I am looking for a photo editing program that will let me change some of the text in my logo, I tried Gimp but cant get the thing to work, is there some thing else out there that is free, I only want to mess around and add our website, fb page and email address.
i am not good at figuring these things out so the easier the better for me.


----------



## @townpainter (Feb 23, 2013)

cdpainting said:


> I am looking for a photo editing program that will let me change some of the text in my logo, I tried Gimp but cant get the thing to work, is there some thing else out there that is free, I only want to mess around and add our website, fb page and email address.
> i am not good at figuring these things out so the easier the better for me.


Hey,
I'm a painter / graphic designer ... Long story  If u want to email the original files, or hi res i'll sort it for u no problem. 

T: @townpainters


----------



## RCP (Apr 18, 2007)

Skitch is good

So is Snagit, but it isn't free, although you can get a 30 day free trial.
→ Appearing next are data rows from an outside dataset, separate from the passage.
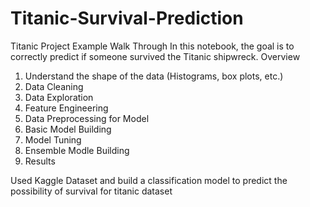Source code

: # Titanic-Survival-Prediction

Titanic Project Example Walk Through
In this notebook, the goal is to correctly predict if someone survived the Titanic shipwreck.
Overview
1) Understand the shape of the data (Histograms, box plots, etc.)
2) Data Cleaning
3) Data Exploration
4) Feature Engineering
5) Data Preprocessing for Model
6) Basic Model Building
7) Model Tuning
8) Ensemble Modle Building
9) Results

Used Kaggle Dataset and build a classification model to predict the possibility of survival for titanic dataset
You can also edit in Picasa  or a browser extension like Annotate

I think Skitch would be best for your case.


----------



## daArch (Mar 15, 2008)

Dave,

a TOP notch photo editing program that I use is Paint Shop Pro v 7.00.

It's like *so* old it is now a "legacy" program and apparently available for free:

http://www.oldapps.com/Paint_Shop_Pro.php?old_paint_shop_pro=7

I got my version very many years ago and can not guarantee this download I just found is viable. But it's a very complete program and may be worth the try.

Later versions were not as good.


----------



## Epoxy Pro (Oct 7, 2012)

Bill, just what I needed thank you I figured it out pretty easy.


----------



## daArch (Mar 15, 2008)

cdpainting said:


> Bill, just what I needed thank you I figured it out pretty easy.


I am very happy it worked.

There is a learning curve, but not even close to that of Photoshop. 

I hope you find it as ideal as I have.


----------



## Epoxy Pro (Oct 7, 2012)

It was perfect, I wanted to move stuff around on our logo and the red that program has was ease to match up, lot of different text styles to choose from, it took me around 2 minutes to figure it out. I usually don't use these, I had one a while back but reformatted mypc recently and fogot to save it. I already put this Dl into my back up HD.


----------